The Rêve Tour is doing more than raising awareness of these programs and advocates. Bikes Belong is the beneficiary of the Rêve Women’s Tour Project. The goal is to raise $60,000. Funds will be allotted to the Green Lane Project for specialized bike facilities. Research shows that such facilities attract more female riders. Funds will also go toward Safe Routes to School. With women bearing more of a disproportionate share of the household errands, women have more places to go with kids, and they don’t have as much time to exercise, etc. These projects can have a dramatic impact on their quality of life. Visit their fundraising page and make a difference.
“The goal is not to alienate, not to genderize, to not be exclusive but inclusive. If can we design away the need for specialized knowledge, more people will ride bikes. It should be as easy as driving, with clearly marked lanes just like the ones for cars. We need the engineering but we also need the infrastructure to back it up.”

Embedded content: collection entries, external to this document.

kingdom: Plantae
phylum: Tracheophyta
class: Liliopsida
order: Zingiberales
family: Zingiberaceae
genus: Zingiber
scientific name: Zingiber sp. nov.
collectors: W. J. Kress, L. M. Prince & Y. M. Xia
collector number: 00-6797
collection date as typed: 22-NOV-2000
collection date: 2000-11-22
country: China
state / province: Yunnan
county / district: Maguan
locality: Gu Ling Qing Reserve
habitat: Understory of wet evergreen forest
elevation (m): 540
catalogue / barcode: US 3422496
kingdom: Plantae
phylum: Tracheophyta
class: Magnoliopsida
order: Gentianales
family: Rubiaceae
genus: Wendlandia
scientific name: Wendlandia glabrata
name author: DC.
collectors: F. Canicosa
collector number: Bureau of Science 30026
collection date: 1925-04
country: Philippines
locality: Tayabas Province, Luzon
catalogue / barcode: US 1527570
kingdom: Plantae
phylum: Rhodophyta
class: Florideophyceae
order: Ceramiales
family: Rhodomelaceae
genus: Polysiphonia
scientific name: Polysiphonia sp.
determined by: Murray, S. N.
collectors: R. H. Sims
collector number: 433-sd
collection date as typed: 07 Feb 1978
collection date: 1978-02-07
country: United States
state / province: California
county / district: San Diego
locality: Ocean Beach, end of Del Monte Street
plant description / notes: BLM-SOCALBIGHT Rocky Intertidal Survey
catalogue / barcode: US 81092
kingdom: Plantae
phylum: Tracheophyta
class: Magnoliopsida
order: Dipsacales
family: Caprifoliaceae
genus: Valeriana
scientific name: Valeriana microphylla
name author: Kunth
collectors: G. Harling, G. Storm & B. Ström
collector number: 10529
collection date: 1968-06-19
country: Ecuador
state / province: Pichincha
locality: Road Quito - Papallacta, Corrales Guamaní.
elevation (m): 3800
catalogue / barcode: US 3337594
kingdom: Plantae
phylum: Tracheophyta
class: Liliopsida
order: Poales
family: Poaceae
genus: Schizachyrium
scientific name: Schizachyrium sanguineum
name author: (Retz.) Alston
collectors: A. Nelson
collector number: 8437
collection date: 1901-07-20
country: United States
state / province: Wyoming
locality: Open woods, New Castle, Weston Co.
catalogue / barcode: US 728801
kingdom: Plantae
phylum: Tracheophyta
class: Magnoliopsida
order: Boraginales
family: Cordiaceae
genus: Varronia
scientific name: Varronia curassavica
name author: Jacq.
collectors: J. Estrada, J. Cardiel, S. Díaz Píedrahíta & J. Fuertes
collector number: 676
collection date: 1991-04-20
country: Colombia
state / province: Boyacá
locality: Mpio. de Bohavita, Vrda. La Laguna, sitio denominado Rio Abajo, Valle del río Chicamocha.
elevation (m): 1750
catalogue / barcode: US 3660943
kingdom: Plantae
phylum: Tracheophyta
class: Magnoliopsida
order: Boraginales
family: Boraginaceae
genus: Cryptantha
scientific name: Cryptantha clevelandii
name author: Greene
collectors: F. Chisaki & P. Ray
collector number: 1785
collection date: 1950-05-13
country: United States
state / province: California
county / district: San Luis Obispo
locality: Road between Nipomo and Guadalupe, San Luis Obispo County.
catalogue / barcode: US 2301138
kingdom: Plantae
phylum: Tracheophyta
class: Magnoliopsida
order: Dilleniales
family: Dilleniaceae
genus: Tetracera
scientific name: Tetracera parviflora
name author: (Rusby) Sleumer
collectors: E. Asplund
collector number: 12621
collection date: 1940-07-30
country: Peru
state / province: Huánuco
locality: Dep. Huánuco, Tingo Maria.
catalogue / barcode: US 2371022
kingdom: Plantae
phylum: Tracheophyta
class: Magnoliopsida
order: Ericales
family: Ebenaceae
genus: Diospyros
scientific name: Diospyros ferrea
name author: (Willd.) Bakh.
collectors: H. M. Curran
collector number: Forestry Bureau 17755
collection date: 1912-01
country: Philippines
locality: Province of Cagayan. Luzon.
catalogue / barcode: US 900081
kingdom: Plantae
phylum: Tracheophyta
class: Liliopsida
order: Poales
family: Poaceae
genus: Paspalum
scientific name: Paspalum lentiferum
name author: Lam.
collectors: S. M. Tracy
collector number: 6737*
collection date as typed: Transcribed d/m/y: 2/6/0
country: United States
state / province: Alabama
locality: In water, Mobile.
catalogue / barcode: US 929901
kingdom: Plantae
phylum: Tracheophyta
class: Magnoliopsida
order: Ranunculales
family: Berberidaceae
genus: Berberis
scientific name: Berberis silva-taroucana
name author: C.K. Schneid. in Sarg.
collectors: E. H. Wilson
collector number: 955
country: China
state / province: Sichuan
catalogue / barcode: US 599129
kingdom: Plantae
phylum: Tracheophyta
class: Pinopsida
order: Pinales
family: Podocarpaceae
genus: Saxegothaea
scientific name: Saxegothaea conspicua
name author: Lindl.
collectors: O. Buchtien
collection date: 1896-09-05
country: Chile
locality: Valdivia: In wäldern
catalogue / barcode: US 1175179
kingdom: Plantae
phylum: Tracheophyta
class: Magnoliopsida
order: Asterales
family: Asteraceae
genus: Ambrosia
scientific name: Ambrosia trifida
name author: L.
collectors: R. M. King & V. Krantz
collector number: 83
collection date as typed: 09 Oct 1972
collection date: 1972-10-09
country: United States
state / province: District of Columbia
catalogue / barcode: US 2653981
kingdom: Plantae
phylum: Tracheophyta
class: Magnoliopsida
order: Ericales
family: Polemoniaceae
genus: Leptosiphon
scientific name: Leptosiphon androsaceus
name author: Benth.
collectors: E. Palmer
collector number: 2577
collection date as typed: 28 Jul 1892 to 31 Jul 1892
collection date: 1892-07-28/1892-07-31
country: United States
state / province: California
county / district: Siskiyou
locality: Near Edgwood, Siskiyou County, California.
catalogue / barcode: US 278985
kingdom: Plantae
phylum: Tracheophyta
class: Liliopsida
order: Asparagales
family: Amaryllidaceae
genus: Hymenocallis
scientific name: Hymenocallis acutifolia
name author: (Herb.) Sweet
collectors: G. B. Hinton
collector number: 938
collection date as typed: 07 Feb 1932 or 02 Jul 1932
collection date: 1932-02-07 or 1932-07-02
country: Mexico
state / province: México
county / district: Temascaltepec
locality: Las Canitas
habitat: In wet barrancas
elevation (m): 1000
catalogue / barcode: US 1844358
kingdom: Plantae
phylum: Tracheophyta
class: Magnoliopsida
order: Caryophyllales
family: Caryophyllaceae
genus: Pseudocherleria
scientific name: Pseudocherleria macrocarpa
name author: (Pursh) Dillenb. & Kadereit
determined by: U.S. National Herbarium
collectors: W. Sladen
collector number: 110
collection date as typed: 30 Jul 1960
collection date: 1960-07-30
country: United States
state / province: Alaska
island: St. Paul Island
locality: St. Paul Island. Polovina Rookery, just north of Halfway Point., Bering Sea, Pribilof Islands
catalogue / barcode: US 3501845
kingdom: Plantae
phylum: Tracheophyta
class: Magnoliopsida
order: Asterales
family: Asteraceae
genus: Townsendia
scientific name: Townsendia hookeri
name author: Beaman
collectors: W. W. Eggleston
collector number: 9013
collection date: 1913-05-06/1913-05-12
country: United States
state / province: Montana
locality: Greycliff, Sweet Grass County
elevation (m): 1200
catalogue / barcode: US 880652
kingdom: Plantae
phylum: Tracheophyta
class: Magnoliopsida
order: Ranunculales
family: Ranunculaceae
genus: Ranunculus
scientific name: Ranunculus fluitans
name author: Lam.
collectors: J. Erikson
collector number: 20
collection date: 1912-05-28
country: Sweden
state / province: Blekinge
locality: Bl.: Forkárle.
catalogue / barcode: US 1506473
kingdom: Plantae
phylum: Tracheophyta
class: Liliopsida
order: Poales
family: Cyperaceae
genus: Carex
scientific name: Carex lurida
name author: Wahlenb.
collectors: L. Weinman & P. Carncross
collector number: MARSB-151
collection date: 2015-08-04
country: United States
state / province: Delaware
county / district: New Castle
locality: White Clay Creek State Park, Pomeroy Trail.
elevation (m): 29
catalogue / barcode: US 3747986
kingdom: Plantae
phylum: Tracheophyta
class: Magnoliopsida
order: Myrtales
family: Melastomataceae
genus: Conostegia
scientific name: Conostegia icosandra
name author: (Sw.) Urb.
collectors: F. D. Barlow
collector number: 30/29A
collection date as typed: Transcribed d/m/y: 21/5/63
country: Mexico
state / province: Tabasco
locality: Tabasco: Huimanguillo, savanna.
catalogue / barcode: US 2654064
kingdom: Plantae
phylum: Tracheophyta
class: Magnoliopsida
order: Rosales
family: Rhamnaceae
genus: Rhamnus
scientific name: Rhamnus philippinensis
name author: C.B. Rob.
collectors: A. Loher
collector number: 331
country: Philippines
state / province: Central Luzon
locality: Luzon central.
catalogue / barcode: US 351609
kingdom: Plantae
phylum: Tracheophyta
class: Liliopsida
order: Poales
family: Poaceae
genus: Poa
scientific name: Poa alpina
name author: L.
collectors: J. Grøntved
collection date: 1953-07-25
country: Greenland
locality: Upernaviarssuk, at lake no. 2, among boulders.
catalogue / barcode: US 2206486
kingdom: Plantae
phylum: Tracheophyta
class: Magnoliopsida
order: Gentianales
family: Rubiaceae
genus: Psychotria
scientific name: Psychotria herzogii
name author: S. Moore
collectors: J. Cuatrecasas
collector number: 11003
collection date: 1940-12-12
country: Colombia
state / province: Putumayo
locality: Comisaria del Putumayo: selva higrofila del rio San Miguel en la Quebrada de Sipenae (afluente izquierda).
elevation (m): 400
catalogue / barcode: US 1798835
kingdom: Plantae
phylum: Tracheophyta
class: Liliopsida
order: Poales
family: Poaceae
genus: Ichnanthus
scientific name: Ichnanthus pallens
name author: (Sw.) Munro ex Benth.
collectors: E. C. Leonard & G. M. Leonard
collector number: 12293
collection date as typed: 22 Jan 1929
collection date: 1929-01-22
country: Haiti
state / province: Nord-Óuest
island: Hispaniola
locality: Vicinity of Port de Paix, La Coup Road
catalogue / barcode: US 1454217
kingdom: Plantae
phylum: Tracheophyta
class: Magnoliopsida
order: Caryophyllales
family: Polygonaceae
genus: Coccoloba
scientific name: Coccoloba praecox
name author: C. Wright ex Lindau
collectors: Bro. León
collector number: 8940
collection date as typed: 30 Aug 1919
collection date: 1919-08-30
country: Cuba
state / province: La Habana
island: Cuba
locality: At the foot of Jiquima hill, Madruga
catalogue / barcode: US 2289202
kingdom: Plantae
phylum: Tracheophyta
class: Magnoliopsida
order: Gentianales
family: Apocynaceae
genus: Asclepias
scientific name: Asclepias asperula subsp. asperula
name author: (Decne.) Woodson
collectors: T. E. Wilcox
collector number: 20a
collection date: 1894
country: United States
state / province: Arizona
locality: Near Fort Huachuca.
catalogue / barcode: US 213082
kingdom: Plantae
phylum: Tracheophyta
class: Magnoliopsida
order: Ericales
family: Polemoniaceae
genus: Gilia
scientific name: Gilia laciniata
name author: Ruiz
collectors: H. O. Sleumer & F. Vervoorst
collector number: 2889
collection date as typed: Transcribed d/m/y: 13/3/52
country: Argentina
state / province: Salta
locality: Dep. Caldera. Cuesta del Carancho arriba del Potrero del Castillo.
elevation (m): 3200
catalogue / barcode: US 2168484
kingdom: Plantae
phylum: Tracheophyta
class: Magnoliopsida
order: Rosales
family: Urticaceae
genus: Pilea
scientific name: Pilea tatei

And with that, Kate’s phone buzzed with a fresh work email. Dedicated to the cause and feeling the guilt of being gone for a month she needed to attend to the matter, even at this late hour on a Friday.
Kate and I had spent the entire evening talking about her adventure, the inspiration, the gear, and the amazing people who are making it happen. Michael Robertson of Velodramatic, Peloton Magazine and the ever talented Heidi Swift, the awesome ladies of Cannondale, SRAM, Strava, Osmo, Capo, Giro, and the list goes on.
But it is truly Kate that is an inspiration, without the Rêve Tour she would still be one amazing woman doing amazing things.
There is so much more of this story to come and we hope to continue to bring you tidbits as their adventure begins in just under a week. Be sure to stay tuned to Peloton Magazine and VeloDramatic for updates. Follow Kate on twitter @muddylegs and the #ReveTour hashtag.
The Women of the Rêve Tour will be “proving to themselves, other female cyclists, and women thinking about taking up the sport, that any bicycle dream is possible”. With this notion under their wings, they are sure to fly.